Check each line of the records for "regardless"; collect those that have it.

Stored data entries
┄┄┄┄┄┄┄┄┄┄

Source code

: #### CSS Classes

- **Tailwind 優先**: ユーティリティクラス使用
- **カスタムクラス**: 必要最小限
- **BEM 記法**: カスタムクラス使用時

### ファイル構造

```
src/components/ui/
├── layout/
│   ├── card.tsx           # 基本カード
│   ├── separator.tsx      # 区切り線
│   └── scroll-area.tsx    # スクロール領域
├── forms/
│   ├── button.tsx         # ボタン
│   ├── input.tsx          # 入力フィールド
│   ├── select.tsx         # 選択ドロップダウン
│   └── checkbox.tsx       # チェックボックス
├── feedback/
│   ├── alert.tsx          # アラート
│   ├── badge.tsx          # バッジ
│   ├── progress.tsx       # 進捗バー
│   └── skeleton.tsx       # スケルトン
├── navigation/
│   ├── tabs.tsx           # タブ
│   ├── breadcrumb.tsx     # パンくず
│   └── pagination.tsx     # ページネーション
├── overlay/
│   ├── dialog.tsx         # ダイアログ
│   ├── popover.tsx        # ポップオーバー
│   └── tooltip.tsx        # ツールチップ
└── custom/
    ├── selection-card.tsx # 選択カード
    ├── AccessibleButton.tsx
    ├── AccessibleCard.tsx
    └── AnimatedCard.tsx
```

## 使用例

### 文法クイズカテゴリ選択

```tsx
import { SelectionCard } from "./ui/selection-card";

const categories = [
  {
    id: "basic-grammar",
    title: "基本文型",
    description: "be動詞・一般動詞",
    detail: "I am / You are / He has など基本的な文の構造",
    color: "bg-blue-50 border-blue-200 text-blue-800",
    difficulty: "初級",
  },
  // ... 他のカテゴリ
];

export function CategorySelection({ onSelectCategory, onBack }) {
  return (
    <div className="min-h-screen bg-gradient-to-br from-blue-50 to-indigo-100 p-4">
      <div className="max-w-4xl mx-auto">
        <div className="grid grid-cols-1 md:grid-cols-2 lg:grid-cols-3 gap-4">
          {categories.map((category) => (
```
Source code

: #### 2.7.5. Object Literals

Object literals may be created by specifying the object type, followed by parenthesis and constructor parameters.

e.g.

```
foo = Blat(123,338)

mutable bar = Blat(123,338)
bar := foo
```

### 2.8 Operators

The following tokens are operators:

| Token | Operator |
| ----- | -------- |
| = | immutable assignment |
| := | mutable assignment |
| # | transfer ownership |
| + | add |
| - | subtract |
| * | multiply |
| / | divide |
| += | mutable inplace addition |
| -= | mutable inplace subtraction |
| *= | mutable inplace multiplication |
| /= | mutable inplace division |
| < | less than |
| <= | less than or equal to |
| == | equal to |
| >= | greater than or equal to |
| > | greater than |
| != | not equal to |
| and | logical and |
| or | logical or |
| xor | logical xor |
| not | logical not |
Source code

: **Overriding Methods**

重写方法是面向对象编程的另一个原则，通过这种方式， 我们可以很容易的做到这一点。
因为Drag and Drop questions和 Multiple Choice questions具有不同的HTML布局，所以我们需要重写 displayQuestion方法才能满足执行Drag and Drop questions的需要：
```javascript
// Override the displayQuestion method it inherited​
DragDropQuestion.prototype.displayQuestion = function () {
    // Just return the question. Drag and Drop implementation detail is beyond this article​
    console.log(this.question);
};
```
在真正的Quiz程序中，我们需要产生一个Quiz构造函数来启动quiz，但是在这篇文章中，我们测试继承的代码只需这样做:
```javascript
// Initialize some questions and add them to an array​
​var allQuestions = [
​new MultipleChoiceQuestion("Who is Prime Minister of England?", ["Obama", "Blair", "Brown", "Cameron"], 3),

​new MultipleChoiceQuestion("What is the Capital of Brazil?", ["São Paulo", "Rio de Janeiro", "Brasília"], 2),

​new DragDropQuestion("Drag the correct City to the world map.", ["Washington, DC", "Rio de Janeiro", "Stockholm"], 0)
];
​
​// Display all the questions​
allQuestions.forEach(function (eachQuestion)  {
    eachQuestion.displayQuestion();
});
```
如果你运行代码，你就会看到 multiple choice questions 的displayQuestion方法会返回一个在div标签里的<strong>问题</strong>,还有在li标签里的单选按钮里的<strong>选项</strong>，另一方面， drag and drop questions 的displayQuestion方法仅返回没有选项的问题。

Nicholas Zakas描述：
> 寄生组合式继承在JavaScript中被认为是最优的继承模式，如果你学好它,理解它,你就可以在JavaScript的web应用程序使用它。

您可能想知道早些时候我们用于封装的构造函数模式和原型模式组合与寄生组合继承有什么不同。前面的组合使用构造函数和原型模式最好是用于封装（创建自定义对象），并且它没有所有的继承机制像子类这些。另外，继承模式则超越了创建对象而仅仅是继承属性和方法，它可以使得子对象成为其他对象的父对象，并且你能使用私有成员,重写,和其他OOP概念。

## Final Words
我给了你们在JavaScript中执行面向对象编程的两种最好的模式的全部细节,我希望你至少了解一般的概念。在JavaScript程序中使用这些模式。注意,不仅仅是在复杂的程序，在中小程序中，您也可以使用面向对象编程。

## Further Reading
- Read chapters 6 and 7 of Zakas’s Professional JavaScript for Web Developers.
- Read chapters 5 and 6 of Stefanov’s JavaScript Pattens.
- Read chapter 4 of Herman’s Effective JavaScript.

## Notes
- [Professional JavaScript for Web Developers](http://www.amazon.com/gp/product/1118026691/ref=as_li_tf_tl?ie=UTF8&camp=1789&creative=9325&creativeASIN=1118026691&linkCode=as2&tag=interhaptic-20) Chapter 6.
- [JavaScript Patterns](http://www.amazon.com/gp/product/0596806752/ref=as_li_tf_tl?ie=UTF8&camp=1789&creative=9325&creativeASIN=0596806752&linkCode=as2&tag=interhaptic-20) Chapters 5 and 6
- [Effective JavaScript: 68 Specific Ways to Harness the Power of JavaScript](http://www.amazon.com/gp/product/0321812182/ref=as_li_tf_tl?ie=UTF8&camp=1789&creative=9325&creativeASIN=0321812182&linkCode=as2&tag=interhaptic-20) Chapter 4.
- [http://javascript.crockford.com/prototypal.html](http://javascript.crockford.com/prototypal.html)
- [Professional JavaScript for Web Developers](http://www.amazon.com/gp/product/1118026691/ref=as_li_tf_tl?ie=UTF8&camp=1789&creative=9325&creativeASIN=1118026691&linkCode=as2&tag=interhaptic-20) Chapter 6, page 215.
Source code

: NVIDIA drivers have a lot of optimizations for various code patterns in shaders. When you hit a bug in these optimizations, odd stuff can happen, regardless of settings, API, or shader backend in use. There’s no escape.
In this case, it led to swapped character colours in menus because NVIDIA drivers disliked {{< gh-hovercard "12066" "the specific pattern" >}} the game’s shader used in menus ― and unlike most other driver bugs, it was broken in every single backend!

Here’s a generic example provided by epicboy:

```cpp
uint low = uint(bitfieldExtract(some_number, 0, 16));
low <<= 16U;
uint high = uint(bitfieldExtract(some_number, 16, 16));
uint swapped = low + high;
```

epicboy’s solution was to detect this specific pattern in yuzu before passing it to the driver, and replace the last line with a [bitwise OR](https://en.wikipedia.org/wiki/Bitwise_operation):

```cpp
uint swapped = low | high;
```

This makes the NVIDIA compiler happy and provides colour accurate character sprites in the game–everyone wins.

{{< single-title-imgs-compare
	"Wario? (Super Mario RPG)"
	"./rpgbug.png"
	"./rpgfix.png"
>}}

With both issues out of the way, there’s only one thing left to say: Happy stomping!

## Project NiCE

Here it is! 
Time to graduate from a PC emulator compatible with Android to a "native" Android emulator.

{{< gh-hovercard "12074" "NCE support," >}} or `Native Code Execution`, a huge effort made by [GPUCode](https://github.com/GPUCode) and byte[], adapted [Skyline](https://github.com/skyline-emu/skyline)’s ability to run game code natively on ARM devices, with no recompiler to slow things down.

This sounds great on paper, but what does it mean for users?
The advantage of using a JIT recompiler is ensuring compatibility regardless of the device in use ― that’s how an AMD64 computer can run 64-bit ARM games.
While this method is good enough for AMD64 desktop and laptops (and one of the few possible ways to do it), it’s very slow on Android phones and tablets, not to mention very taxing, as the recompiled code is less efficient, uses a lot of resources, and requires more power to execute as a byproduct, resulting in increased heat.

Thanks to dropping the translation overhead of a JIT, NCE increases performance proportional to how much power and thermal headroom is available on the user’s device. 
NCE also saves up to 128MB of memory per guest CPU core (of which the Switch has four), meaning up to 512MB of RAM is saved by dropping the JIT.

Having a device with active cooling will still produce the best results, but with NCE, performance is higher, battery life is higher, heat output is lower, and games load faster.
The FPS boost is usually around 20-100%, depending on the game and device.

┄┄┄┄┄┄┄┄┄┄

* **Your solution**:
: NVIDIA drivers have a lot of optimizations for various code patterns in shaders. When you hit a bug in these optimizations, odd stuff can happen, regardless of settings, API, or shader backend in use. There’s no escape.
The advantage of using a JIT recompiler is ensuring compatibility regardless of the device in use ― that’s how an AMD64 computer can run 64-bit ARM games.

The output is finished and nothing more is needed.